Create a dataset with normal points and some anomalies.

In [None]:
# Set random seed for reproducibility
np.random.seed(42)

# Generate normal data (clustered around origin)
X_normal = np.random.randn(300, 2)

# Add some anomalies (scattered randomly)
X_anomalies = np.random.uniform(-4, 4, (20, 2))

# Combine datasets
X = np.vstack([X_normal, X_anomalies])

print(f"Total samples: {len(X)}")
print(f"Normal samples: {len(X_normal)}")
print(f"Anomaly samples: {len(X_anomalies)}")

## 4. Visualize the Data

In [None]:
plt.figure(figsize=(10, 6))
plt.scatter(X_normal[:, 0], X_normal[:, 1], alpha=0.6, label='Normal', s=30)
plt.scatter(X_anomalies[:, 0], X_anomalies[:, 1], alpha=0.8, label='Anomalies', 
            s=100, marker='x', color='red', linewidths=2)
plt.xlabel('Feature 1')
plt.ylabel('Feature 2')
plt.title('Dataset: Normal Points vs Anomalies')
plt.legend()
plt.grid(True, alpha=0.3)
plt.show()

## 5. Train Isolation Forest

In [None]:
# Create and train the model
iso_forest = IsolationForest(n_trees=100, max_samples=256)
iso_forest.fit(X)

print(f"Model trained with {iso_forest.n_trees} trees")

## 6. Calculate Anomaly Scores

In [None]:
# Get anomaly scores for all points
scores = iso_forest.anomaly_score(X)

# Separate scores for normal and anomalous points
normal_scores = scores[:300]
anomaly_scores = scores[300:]

print(f"Normal points - Average score: {normal_scores.mean():.3f}")
print(f"Normal points - Score range: [{normal_scores.min():.3f}, {normal_scores.max():.3f}]")
print()
print(f"Anomaly points - Average score: {anomaly_scores.mean():.3f}")
print(f"Anomaly points - Score range: [{anomaly_scores.min():.3f}, {anomaly_scores.max():.3f}]")

## 7. Visualize Anomaly Scores

In [None]:
# Plot 1: Score distribution
plt.figure(figsize=(14, 5))

plt.subplot(1, 2, 1)
plt.hist(normal_scores, bins=30, alpha=0.6, label='Normal', color='blue')
plt.hist(anomaly_scores, bins=30, alpha=0.6, label='Anomalies', color='red')
plt.xlabel('Anomaly Score')
plt.ylabel('Frequency')
plt.title('Distribution of Anomaly Scores')
plt.legend()
plt.grid(True, alpha=0.3)

# Plot 2: Scatter plot colored by anomaly score
plt.subplot(1, 2, 2)
scatter = plt.scatter(X[:, 0], X[:, 1], c=scores, cmap='coolwarm', 
                      s=50, alpha=0.7, edgecolors='black', linewidth=0.5)
plt.colorbar(scatter, label='Anomaly Score')
plt.xlabel('Feature 1')
plt.ylabel('Feature 2')
plt.title('Points Colored by Anomaly Score')
plt.grid(True, alpha=0.3)

plt.tight_layout()
plt.show()

## 8. Identify Top Anomalies

In [None]:
# Get indices of top 20 anomalies
top_anomaly_indices = np.argsort(scores)[-20:]
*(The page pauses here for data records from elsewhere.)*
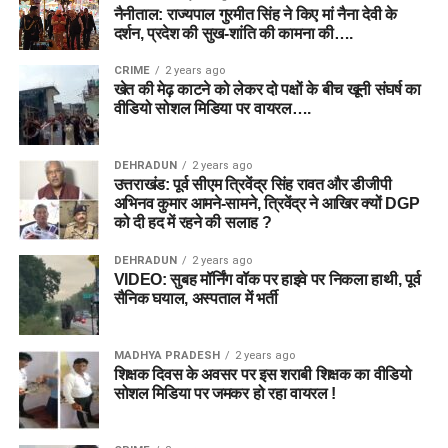
नैनीताल: राज्यपाल गुरमीत सिंह ने किए मां नैना देवी के
दर्शन, प्रदेश की सुख-शांति की कामना की….
CRIME
2 years ago
खेत की मेढ़ काटने को लेकर दो पक्षों के बीच खूनी संघर्ष का
वीडियो सोशल मिडिया पर वायरल….
DEHRADUN
2 years ago
उत्तराखंड: पूर्व सीएम त्रिवेंद्र सिंह रावत और डीजीपी
अभिनव कुमार आमने-सामने, त्रिवेंद्र ने आखिर क्यों DGP
को दी हद में रहने की सलाह ?
DEHRADUN
2 years ago
VIDEO: सुबह मॉर्निंग वॉक पर हाइवे पर निकला हाथी, पूर्व
सैनिक घयाल, अस्पताल में भर्ती
MADHYA PRADESH
2 years ago
शिक्षक दिवस के अवसर पर इस शराबी शिक्षक का वीडियो
सोशल मिडिया पर जमकर हो रहा वायरल !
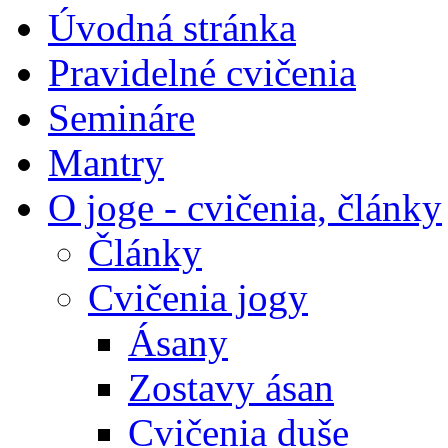
Úvodná stránka
Pravidelné cvičenia
Semináre
Mantry
O joge - cvičenia, články
Články
Cvičenia jogy
Ásany
Zostavy ásan
Cvičenia duše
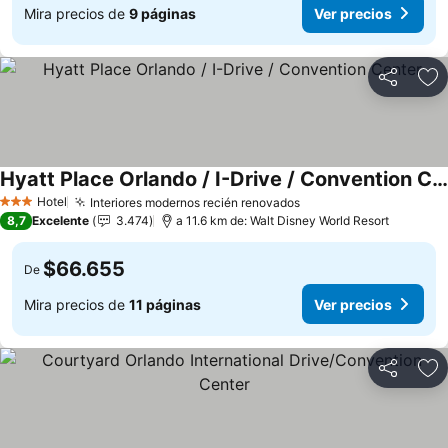
Mira precios de
9 páginas
Ver precios
Compartir
Ag
Hyatt Place Orlando / I-Drive / Convention Center
Ver precios
Hotel
Interiores modernos recién renovados
Ver precios
3 Estrellas
8,7
Excelente
3.474
a 11.6 km de: Walt Disney World Resort
$66.655
De
Mira precios de
11 páginas
Ver precios
Compartir
Ag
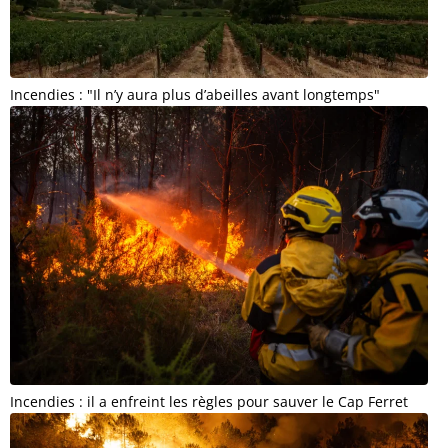
Incendies : "Il n’y aura plus d’abeilles avant longtemps"
Incendies : il a enfreint les règles pour sauver le Cap Ferret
print("Top 20 anomalies (highest scores):")
for i, idx in enumerate(top_anomaly_indices[::-1], 1):
    print(f"{i:2d}. Index {idx:3d}: Score = {scores[idx]:.3f}, Point = {X[idx]}")

## 9. Test on New Data

In [None]:
# Create some test points
test_points = np.array([
    [0.0, 0.0],      # Should be normal (at center)
    [5.0, 5.0],      # Should be anomalous (far from center)
    [0.5, -0.5],     # Should be normal (close to center)
    [-4.0, 3.0]      # Should be anomalous (far from center)
])

# Score the test points
test_scores = iso_forest.anomaly_score(test_points)

print("Test point predictions:")
for i, (point, score) in enumerate(zip(test_points, test_scores), 1):
    label = "ANOMALY" if score > 0.6 else "NORMAL"
    print(f"Point {i}: {point} -> Score: {score:.3f} ({label})")

## Summary

This simple implementation demonstrates the core concepts of Isolation Forest:

- **Isolation Trees** use random splits to partition the data
- **Path Length** measures how quickly a point gets isolated
- **Anomalies** have shorter path lengths (easier to isolate)
- **Ensemble** of trees provides robust scoring

The algorithm works well because anomalies are rare and different from normal points, so random partitions isolate them quickly!